2004 remastered reissue bonus tracks
| No. | Title | Writer(s) | Length |
|---|---|---|---|
| 9. | "Heartless" (live from BBC concert) | A. Wilson; N. Wilson; | 5:00 |
| 10. | "Feels" |  | 4:53 |
| 11. | "A Little Bit" | N. Wilson | 0:49 |
| Total length: |  |  | 50:08 |

==Personnel==
Credits adapted from the liner notes of Dog & Butterfly.

===Heart===
- Ann Wilson – lead vocals (tracks 1–6, 8); chimes (track 5); piano (track 6); background vocals (track 7)
- Nancy Wilson – blues harp (track 1); acoustic guitar (tracks 2, 4, 7, 8); background vocals (tracks 2, 5); "Hijinx" guitar, "Who's Who" vocals (track 3); acoustic guitar (6- and 12-string) (tracks 5, 6); lead vocals (track 7)
- Roger Fisher – electric guitar (tracks 1, 2, 4, 8); lead guitar (track 3); Zohn (track 8)
- Howard Leese – electric guitar (tracks 1, 2, 4, 6); mridangam African conga (track 1); background vocals (tracks 2, 7); electric piano (tracks 3, 8); "Who's Who" vocals (track 3); piano (track 5); Avatar (track 6); orchestral arrangement, conducting (tracks 6, 7); acoustic piano, Moog (track 8)
- Steve Fossen – bass (tracks 1, 3–8); dholak Indian drum (track 1)
- Michael Derosier – drums (tracks 1–4, 6–8); chimes (track 8)

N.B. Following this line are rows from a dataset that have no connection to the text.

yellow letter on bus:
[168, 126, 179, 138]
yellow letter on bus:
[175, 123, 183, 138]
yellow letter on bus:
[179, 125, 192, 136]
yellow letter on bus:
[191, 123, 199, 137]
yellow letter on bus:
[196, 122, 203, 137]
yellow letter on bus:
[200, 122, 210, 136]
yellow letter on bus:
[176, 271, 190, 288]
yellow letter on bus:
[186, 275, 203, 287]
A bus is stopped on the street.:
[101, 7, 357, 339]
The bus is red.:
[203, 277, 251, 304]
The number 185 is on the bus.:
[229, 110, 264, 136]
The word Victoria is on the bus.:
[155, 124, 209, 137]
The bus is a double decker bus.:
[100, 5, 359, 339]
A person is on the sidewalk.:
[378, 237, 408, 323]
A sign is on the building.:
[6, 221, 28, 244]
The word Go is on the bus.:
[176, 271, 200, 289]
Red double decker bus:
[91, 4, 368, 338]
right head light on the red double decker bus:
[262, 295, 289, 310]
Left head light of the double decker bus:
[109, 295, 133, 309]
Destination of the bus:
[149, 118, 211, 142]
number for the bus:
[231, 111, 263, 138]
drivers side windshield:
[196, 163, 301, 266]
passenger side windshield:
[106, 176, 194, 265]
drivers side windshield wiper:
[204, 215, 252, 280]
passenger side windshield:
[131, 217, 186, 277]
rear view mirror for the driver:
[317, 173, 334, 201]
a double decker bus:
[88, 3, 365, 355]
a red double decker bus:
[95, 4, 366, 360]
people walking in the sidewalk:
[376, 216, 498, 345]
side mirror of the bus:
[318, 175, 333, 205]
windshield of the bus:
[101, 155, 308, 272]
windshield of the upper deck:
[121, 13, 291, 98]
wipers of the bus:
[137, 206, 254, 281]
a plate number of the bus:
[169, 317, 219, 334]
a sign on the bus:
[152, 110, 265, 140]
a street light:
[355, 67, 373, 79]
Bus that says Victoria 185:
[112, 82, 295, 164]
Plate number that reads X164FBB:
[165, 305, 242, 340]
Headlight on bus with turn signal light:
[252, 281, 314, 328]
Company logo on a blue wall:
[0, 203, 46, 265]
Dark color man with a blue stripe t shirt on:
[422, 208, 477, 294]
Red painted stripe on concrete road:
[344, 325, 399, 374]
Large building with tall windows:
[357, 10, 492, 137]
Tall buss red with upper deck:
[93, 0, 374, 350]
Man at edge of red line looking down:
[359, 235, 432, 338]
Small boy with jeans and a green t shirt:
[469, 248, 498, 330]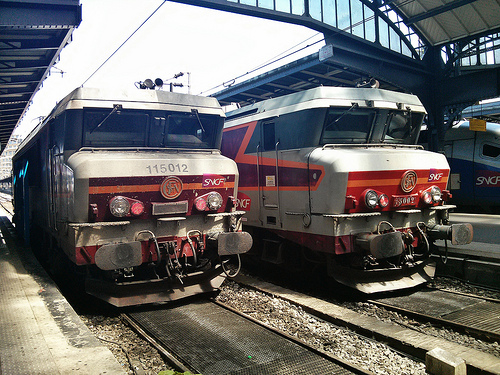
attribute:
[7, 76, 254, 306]
train engine — red, white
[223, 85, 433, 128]
roof — white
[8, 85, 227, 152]
roof — white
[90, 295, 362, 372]
track — black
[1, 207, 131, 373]
sidewalk — grey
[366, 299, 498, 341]
track — set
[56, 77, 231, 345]
train — grey, orange, red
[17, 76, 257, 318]
train — old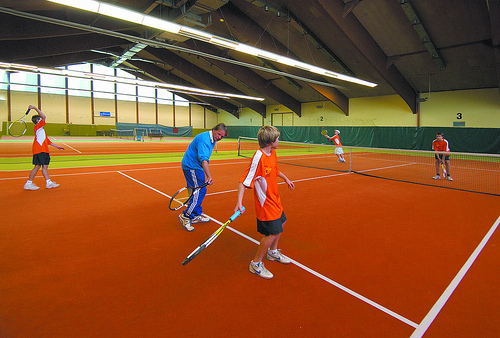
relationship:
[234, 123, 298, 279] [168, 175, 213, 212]
boy with tennis racket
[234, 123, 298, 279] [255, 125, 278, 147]
boy has hair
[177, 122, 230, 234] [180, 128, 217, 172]
man wearing blue shirt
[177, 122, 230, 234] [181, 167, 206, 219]
man wearing pants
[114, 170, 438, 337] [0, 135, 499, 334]
white line in ground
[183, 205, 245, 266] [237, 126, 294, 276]
bat by boy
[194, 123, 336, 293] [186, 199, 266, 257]
boy holding bat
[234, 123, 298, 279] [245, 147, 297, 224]
boy wearing shirt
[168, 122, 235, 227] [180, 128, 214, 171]
man wearing blue shirt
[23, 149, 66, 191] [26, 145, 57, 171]
girl wearing shorts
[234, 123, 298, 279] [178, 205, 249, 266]
boy holds bat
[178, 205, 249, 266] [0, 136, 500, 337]
bat on ground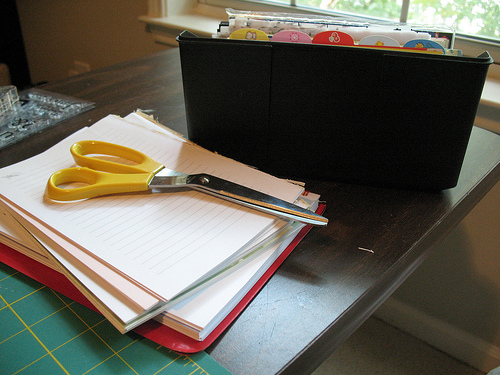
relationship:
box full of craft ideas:
[176, 21, 494, 193] [212, 3, 437, 28]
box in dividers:
[176, 21, 494, 193] [188, 12, 480, 60]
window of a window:
[142, 0, 500, 65] [137, 3, 497, 133]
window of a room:
[257, 0, 499, 42] [1, 1, 498, 373]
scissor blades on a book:
[43, 138, 329, 227] [0, 108, 323, 354]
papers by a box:
[212, 0, 452, 49] [176, 21, 494, 193]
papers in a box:
[212, 0, 452, 49] [176, 21, 494, 193]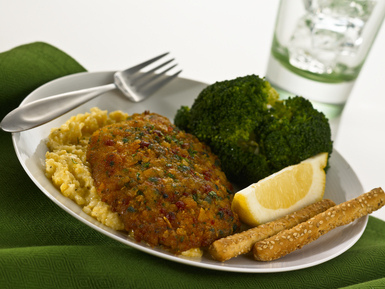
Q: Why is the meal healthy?
A: Vegetables, small meat portion.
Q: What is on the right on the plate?
A: Pretzels.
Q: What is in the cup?
A: Water.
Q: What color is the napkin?
A: Green.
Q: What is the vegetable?
A: Broccoli.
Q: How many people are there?
A: 0.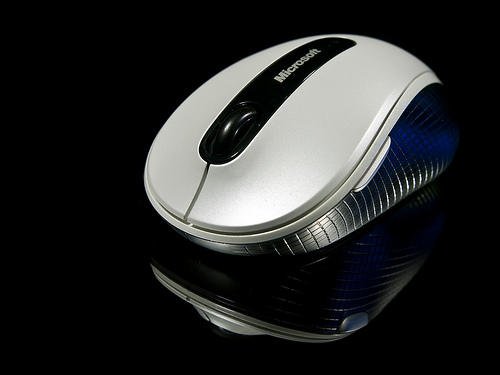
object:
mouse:
[144, 33, 455, 257]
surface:
[5, 184, 500, 341]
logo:
[274, 49, 322, 83]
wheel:
[204, 102, 258, 158]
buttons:
[353, 136, 392, 192]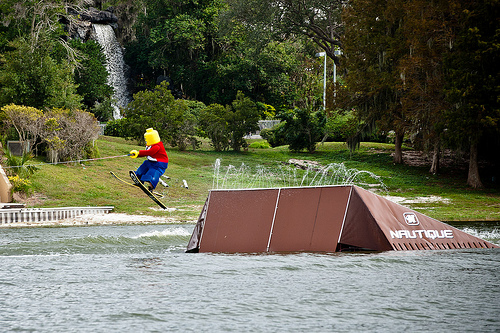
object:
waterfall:
[95, 24, 128, 121]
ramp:
[186, 185, 500, 253]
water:
[0, 225, 500, 332]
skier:
[128, 128, 171, 193]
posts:
[323, 50, 326, 110]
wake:
[0, 231, 204, 257]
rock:
[77, 8, 119, 25]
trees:
[0, 0, 498, 188]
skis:
[129, 170, 168, 209]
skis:
[110, 170, 168, 210]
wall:
[0, 206, 114, 224]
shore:
[0, 135, 499, 224]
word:
[390, 230, 455, 240]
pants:
[134, 160, 168, 190]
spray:
[211, 158, 390, 198]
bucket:
[144, 128, 161, 146]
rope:
[0, 154, 129, 169]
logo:
[403, 212, 420, 226]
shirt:
[139, 141, 169, 163]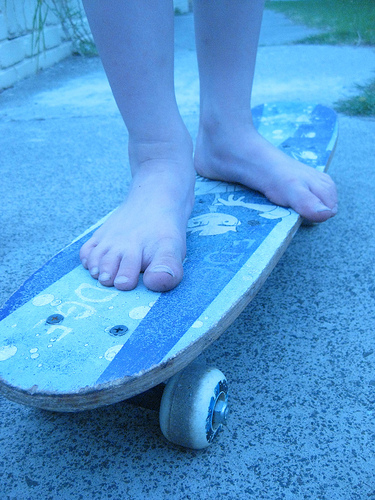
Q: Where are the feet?
A: On the skateboard.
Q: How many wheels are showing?
A: One.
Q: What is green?
A: Grass.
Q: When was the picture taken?
A: Daytime.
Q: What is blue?
A: The overall picture.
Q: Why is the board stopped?
A: The are not moving.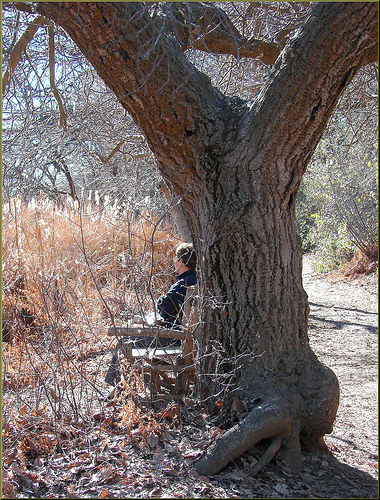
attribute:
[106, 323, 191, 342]
arm — wooden 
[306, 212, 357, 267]
bush — green 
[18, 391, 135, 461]
grass — DEAD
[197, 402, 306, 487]
tree roots — large 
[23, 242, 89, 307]
grass — dead 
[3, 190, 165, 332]
grass — dead 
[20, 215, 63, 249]
grass — dead 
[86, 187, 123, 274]
what — tall 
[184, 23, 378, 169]
limbs — tree limbs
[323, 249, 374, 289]
grass — dead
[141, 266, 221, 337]
shirt — blue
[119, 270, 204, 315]
jacket — blue 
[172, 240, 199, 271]
hair — brown 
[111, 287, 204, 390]
bench — wooden 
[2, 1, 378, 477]
tree — large 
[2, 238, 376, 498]
grass — dead 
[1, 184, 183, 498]
grass — dead 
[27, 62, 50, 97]
sky — blue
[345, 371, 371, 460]
grass — dead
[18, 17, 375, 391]
tree — bare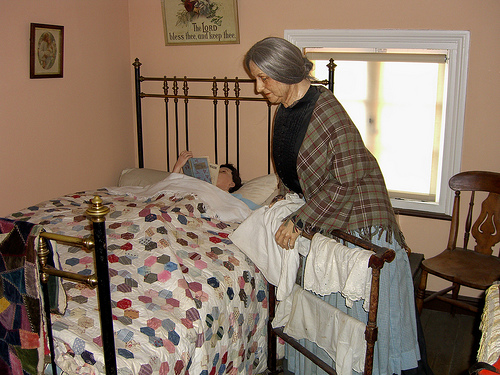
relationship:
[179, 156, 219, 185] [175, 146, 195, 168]
book in persons hand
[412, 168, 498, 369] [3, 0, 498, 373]
chair in room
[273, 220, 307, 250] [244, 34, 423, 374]
hand on old woman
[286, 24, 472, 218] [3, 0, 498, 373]
window in room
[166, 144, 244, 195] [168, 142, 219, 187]
boy reading a book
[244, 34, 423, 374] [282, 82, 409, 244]
old woman wearing shall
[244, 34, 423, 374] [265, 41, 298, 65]
old woman has hair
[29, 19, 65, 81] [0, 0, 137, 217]
picture on wall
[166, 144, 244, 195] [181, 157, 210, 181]
boy reading a book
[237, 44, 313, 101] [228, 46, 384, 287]
head of a woman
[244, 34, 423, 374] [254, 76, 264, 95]
old woman has nose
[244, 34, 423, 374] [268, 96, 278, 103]
old woman has chin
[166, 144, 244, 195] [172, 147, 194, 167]
boy has hand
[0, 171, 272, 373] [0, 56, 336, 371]
quilt on bed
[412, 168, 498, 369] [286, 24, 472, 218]
chair next to window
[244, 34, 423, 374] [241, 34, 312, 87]
old woman has gray hair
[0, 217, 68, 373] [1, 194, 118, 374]
quilt on footboard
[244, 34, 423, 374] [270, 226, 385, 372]
old woman uses quilt rack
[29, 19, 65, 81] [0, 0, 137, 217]
picture hanging on wall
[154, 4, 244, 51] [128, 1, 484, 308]
picture hanging on wall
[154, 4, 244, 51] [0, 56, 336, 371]
picture hanging on bed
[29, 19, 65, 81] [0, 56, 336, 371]
picture hanging on bed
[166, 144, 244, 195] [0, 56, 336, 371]
boy in bed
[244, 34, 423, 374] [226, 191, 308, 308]
old woman doing linen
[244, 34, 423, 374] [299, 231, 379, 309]
old woman doing linen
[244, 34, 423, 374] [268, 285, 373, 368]
old woman doing linen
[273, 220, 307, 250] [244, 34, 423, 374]
hand of old woman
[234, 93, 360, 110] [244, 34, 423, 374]
neck of old woman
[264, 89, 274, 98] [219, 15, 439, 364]
mouth of woman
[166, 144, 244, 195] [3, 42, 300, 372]
boy reading in bed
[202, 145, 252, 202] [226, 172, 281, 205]
head resting on pillow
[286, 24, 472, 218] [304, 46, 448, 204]
window with blind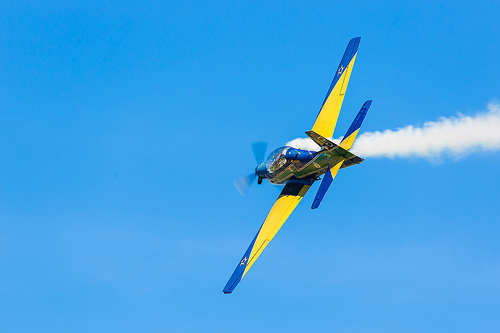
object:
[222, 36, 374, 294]
plane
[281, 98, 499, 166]
smoke trail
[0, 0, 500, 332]
sky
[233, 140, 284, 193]
propeller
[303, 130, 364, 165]
tail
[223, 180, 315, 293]
wing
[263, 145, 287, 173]
windshield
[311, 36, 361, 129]
blue paint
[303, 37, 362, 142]
wing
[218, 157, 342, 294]
left side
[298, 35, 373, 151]
right side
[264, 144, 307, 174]
cockpit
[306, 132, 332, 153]
logo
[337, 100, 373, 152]
tail wing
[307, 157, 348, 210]
hind left wing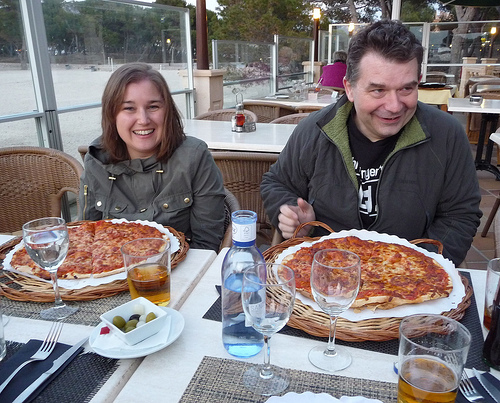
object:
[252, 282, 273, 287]
edge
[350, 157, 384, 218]
design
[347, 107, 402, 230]
black shirt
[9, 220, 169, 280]
pizza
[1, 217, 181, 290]
basket tray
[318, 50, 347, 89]
person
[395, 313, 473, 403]
glass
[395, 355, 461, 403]
beer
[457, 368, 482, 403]
silverware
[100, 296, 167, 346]
bowl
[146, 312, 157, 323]
olives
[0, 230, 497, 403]
table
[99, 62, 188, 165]
hair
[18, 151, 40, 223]
wicker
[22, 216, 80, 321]
boys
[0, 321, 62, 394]
fork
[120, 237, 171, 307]
glass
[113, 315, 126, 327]
olive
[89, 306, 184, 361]
dish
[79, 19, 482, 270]
couple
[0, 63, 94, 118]
snow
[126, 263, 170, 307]
beer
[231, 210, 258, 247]
bottle neck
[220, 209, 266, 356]
bottle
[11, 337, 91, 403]
fork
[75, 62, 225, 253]
girl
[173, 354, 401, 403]
placemat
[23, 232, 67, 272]
water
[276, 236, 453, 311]
pizza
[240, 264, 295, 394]
clear glass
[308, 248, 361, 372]
clear glass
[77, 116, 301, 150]
table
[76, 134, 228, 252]
jacket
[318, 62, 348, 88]
jacket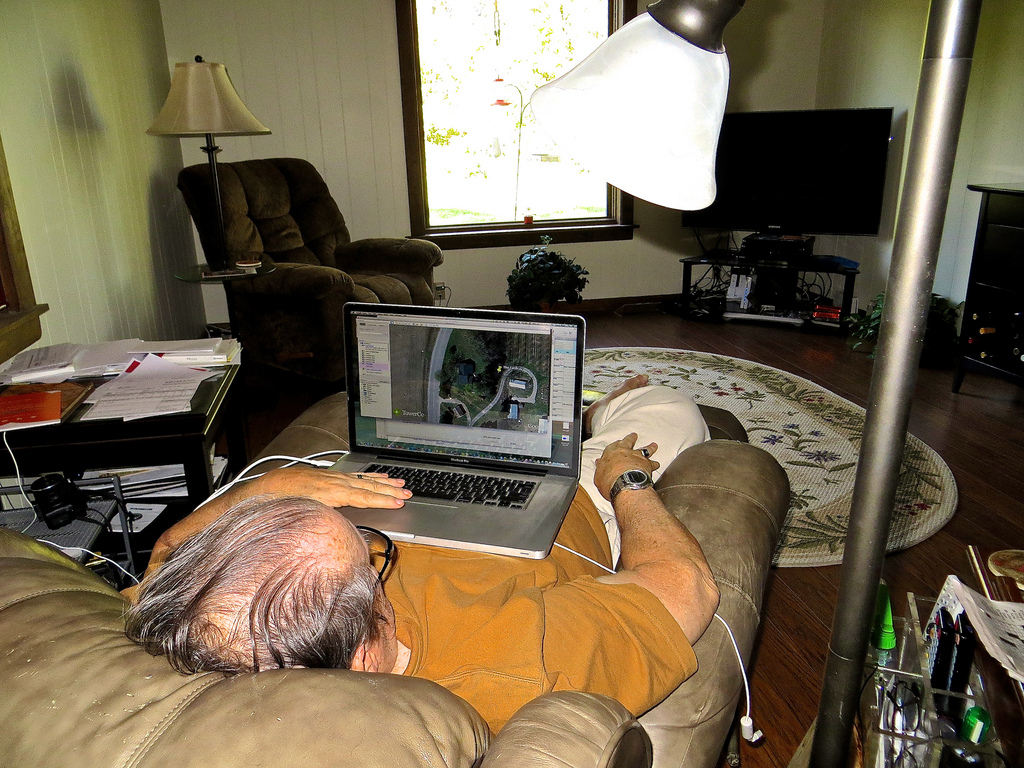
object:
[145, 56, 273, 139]
lampshade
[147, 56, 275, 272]
lamp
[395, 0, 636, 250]
window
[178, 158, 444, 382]
recliner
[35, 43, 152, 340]
shadow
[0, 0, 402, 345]
wall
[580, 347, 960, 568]
area rug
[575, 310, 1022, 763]
floor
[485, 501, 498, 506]
key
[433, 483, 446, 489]
key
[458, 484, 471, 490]
key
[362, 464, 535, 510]
keyboard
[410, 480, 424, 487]
key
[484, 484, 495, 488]
key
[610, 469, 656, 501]
watch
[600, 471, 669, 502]
wrist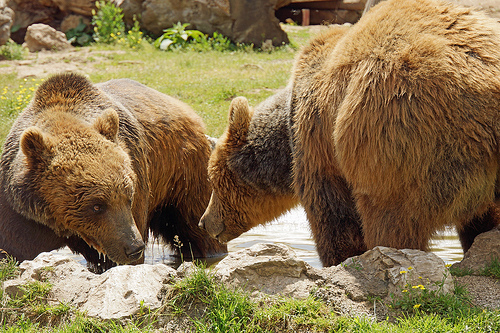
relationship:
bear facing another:
[0, 71, 225, 277] [90, 124, 258, 247]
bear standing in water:
[0, 71, 225, 277] [95, 210, 499, 273]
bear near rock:
[6, 56, 170, 249] [43, 257, 170, 302]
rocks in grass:
[58, 251, 400, 286] [190, 281, 279, 332]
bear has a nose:
[6, 56, 170, 249] [127, 240, 148, 258]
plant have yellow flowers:
[92, 5, 146, 48] [107, 31, 126, 42]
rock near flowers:
[26, 18, 81, 60] [92, 5, 146, 48]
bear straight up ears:
[6, 56, 170, 249] [95, 105, 125, 138]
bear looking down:
[6, 56, 170, 249] [90, 194, 113, 266]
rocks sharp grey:
[58, 251, 400, 286] [121, 285, 144, 301]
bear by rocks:
[0, 71, 225, 277] [58, 251, 400, 286]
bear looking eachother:
[0, 71, 225, 277] [90, 124, 258, 247]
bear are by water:
[0, 71, 225, 277] [95, 210, 499, 273]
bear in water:
[0, 71, 225, 277] [95, 210, 499, 273]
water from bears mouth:
[95, 250, 109, 272] [108, 236, 151, 268]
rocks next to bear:
[58, 251, 400, 286] [0, 71, 225, 277]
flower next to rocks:
[88, 0, 148, 48] [58, 251, 400, 286]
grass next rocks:
[190, 281, 279, 332] [58, 251, 400, 286]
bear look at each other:
[0, 71, 225, 277] [27, 95, 286, 261]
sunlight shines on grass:
[154, 43, 247, 77] [126, 56, 181, 76]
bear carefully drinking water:
[0, 71, 225, 277] [95, 210, 499, 273]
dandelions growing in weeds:
[102, 26, 141, 44] [90, 4, 153, 46]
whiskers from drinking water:
[87, 234, 136, 266] [95, 210, 499, 273]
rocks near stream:
[58, 251, 400, 286] [259, 230, 290, 257]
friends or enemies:
[52, 87, 255, 211] [124, 151, 228, 214]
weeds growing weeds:
[90, 4, 153, 46] [90, 4, 153, 46]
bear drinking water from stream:
[0, 71, 225, 277] [259, 230, 290, 257]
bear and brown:
[0, 71, 225, 277] [423, 71, 443, 94]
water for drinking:
[95, 210, 499, 273] [90, 248, 179, 268]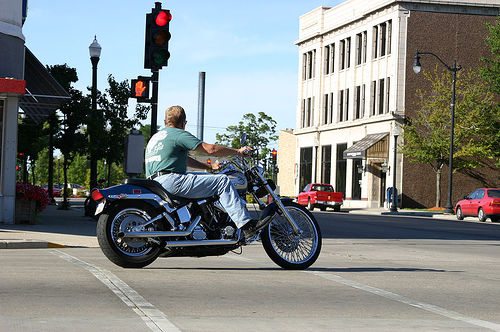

===Additional musicians===
- Dick Adams – introduction (track 1)
- Sue Ennis – fun machine (track 7)

===Technical===
- Mike Flicker – production, engineering
- Heart – production
- Michael Fisher – production
- Rick Keefer – engineering
- T.J. Landon – engineering assistance
- Terry Gottlieb – engineering assistance
- Armin Steiner – strings engineering
- John Golden – mastering at Kendun Recorders (Burbank, California)

===Artwork===
- Mike Doud – art direction, design
- Fu-Tung Cheng – illustration
- Philip Chiang – design
- Gary Heery – photography

==Charts==

===Weekly charts===

Weekly chart performance for Dog & Butterfly
| Chart (1978–1979) | Peak position |
|---|---|
| Australian Albums (Kent Music Report) | 48 |
| Canada Top Albums/CDs (RPM) | 9 |
| Dutch Albums (Album Top 100) | 46 |
| Japanese Albums (Oricon) | 67 |
| US Billboard 200 | 17 |

===Year-end charts===

Year-end chart performance for Dog & Butterfly
| Chart (1979) | Position |
|---|---|
| Canada Top Albums/CDs (RPM) | 54 |
| US Billboard 200 | 32 |

==Certifications==

Certifications for Dog & Butterfly
| Region | Certification | Certified units/sales |
| Canada (Music Canada) | Platinum | 100,000^{^} |
| United States (RIAA) | 2× Platinum | 2,000,000^{^} |
^{^} Shipments figures based on certification alone.